This document describes a change to the cluster metric to enhance the allocation efficiency of Ganeti’s htools.
Contents
Ganeti’s htools, which typically make all allocation and balancing decisions, greedily try to improve the cluster metric. So it is important that the cluster metric faithfully reflects the objectives of these operations. Currently the cluster metric is composed of counting violations (instances on offline nodes, nodes that are not N+1 redundant, etc) and the sum of standard deviations of relative resource usage of the individual nodes. The latter component is to ensure that all nodes equally bear the load of the instances. This is reasonable for resources where the total usage is independent of its distribution, as it is the case for CPU, disk, and total RAM. It is, however, not true for reserved memory. By distributing its secondaries more widespread over the cluster, a node can reduce its reserved memory without increasing it on other nodes. Not taking this aspect into account has lead to quite inefficient allocation of instances on the cluster (see example below).
A new additive component is added to the cluster metric. It is the sum over all nodes of the fraction of reserved memory. This way, moves and allocations that reduce the amount of memory reserved to ensure N+1 redundancy are favored.
Note that this component does not have the scaling of standard deviations of fractions, but, instead counts nodes reserved for N+1 redundancy. In an ideal allocation, this will not exceed 1. But bad allocations will violate this property. As waste of reserved memory is a more future-oriented problem than, e.g., current N+1 violations, we give the new component a relatively small weight of 0.25, so that counting current violations still dominate.
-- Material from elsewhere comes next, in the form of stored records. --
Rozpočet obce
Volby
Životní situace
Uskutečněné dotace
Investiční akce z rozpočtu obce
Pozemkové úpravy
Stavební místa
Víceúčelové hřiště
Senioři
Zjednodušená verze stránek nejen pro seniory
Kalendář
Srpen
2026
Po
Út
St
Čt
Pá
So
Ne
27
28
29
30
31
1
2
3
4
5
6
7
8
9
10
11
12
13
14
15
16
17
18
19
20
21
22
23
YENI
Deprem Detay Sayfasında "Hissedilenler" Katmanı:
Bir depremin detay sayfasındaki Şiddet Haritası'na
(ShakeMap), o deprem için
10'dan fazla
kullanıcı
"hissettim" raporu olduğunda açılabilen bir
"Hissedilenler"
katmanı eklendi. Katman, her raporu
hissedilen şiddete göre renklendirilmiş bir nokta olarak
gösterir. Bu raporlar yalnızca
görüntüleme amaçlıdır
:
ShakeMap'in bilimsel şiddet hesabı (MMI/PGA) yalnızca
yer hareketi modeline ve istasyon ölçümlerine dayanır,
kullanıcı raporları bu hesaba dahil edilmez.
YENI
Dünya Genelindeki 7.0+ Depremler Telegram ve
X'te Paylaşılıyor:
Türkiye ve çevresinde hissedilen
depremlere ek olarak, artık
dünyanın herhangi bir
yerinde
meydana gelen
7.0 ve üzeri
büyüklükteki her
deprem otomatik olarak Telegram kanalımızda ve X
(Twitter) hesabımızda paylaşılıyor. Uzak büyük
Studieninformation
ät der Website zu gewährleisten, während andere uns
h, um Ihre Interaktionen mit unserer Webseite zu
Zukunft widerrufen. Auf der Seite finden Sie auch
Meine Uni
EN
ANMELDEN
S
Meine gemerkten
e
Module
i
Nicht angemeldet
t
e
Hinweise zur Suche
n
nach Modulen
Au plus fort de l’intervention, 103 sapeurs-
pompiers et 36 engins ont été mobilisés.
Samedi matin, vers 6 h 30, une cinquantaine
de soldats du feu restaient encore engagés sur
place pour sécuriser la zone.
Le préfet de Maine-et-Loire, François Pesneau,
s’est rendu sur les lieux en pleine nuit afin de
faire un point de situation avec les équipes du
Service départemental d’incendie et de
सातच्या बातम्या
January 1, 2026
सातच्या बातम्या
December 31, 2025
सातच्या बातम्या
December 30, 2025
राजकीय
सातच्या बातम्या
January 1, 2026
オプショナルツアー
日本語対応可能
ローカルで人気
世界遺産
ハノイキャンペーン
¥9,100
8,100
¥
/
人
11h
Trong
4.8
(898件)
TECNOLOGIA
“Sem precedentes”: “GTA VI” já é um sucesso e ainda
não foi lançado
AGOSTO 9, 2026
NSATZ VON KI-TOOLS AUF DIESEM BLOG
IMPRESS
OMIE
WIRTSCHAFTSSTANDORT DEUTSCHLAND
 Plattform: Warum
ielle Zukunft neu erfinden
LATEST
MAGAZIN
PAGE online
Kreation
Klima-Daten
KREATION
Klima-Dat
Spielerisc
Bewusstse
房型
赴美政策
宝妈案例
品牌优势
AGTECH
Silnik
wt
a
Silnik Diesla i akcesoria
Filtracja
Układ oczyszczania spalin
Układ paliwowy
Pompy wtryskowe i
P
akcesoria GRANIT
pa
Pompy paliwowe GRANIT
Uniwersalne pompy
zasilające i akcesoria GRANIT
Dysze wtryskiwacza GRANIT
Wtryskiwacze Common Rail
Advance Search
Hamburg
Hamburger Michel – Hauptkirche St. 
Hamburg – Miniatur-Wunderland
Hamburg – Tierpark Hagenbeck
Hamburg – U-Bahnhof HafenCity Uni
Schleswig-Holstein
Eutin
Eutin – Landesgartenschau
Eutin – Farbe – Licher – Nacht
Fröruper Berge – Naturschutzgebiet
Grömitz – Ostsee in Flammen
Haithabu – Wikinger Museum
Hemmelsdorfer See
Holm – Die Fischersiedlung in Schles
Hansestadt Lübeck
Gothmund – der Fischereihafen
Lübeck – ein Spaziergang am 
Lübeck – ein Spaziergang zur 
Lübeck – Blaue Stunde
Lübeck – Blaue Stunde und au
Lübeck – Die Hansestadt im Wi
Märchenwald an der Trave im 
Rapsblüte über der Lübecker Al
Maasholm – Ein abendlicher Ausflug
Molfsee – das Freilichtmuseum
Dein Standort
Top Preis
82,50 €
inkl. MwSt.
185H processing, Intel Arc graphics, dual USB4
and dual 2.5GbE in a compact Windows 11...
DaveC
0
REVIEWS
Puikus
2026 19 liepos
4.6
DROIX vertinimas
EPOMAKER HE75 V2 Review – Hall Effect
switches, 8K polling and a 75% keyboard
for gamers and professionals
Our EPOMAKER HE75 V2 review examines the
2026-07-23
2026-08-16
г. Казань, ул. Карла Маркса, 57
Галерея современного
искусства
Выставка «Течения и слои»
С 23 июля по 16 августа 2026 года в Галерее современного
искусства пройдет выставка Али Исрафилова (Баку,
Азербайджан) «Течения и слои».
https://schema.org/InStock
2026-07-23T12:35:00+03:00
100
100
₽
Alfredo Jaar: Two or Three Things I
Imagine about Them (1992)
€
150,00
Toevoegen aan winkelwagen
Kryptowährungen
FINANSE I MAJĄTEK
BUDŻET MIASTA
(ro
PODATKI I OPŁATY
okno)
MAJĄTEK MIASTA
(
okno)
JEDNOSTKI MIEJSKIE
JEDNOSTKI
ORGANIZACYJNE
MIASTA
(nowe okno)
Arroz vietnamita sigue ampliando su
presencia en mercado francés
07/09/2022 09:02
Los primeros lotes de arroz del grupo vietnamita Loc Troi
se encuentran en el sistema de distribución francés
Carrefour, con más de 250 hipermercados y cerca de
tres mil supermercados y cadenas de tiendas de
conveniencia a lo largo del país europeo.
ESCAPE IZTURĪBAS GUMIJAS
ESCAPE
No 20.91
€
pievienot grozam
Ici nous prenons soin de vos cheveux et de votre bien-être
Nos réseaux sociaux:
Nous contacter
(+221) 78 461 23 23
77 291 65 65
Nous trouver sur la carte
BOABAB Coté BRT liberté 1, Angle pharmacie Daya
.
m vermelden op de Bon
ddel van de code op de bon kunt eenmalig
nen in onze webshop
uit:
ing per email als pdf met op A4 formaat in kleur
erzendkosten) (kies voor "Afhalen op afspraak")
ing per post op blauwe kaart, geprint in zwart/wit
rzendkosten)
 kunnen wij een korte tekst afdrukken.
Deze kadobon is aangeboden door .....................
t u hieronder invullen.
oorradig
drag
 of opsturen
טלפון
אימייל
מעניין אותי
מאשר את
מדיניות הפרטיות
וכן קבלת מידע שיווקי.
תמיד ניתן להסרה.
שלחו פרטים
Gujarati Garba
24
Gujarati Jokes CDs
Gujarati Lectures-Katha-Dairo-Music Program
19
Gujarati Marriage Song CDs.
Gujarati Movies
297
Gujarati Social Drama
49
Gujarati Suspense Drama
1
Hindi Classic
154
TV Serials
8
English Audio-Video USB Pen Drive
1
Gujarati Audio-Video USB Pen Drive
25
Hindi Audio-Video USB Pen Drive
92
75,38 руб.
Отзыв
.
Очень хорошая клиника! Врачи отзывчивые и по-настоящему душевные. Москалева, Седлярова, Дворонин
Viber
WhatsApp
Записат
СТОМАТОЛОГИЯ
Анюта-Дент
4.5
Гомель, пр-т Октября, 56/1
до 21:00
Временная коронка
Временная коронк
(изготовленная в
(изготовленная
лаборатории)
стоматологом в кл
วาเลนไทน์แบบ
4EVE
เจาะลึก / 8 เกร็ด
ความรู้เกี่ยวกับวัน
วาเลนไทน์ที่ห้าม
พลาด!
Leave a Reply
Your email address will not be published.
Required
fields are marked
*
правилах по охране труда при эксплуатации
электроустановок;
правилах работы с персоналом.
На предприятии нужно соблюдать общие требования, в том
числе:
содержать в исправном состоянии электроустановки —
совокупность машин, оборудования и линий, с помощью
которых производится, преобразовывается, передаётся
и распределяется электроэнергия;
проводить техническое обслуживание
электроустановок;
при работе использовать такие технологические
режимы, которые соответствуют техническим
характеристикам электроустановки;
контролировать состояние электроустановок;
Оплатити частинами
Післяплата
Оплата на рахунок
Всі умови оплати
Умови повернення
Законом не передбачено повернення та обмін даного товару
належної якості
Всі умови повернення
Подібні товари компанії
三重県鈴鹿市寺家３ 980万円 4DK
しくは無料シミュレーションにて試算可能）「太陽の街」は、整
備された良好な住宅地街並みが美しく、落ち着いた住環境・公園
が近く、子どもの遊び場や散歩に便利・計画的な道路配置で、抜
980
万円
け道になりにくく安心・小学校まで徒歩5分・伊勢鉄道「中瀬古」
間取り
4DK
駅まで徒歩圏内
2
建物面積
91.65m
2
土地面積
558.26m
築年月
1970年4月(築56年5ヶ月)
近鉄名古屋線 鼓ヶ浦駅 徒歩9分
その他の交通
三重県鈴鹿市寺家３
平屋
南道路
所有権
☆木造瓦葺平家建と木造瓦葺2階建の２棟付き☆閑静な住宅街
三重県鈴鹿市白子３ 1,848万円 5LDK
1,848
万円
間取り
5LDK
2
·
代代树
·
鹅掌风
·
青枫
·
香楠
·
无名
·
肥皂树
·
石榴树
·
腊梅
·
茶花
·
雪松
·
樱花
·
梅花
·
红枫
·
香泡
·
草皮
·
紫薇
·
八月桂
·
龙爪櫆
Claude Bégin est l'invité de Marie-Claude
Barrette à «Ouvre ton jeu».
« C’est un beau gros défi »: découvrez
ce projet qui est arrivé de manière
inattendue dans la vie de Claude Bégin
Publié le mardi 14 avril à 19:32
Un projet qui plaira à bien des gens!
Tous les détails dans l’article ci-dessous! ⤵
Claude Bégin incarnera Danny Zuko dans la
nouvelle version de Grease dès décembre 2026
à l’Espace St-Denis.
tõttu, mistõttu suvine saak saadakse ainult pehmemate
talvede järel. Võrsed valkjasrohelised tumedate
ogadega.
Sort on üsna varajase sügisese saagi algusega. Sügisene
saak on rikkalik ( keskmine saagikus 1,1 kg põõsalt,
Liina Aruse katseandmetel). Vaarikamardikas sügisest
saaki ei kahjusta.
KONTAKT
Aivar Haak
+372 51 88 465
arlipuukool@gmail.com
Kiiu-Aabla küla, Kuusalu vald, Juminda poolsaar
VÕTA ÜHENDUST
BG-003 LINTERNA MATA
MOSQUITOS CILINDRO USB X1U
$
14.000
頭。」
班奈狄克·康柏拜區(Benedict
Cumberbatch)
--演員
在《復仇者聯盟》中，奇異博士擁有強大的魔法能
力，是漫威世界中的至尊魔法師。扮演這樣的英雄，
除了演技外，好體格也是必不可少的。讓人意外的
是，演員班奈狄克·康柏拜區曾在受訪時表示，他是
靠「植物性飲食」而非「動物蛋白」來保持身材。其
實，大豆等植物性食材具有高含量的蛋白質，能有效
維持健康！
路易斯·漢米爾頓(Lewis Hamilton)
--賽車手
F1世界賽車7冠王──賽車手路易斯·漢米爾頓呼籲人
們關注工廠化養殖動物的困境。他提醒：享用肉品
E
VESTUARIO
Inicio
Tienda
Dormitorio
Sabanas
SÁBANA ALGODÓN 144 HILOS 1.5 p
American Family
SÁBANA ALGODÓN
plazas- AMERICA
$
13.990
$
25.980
Another consequence of this metric change is that the value 0 is no longer obtainable: as soon as we have DRBD instance, we have to reserve memory. However, in most cases only differences of scores influence decissions made. In the few cases, were absolute values of the cluster score are specified, they are interpreted as relative to the theoretical minimum of the reserved memory score.
Consider the capacity of an empty cluster of 6 nodes, each capable of holding 10 instances; this can be measured, e.g., by hspace --simulate=p,6,204801,10241,21 --disk-template=drbd --standard-alloc=10240,1024,2. Without the metric change 34 standard instances are allocated. With the metric change, 48 standard instances are allocated. This is a 41% increase in utilization.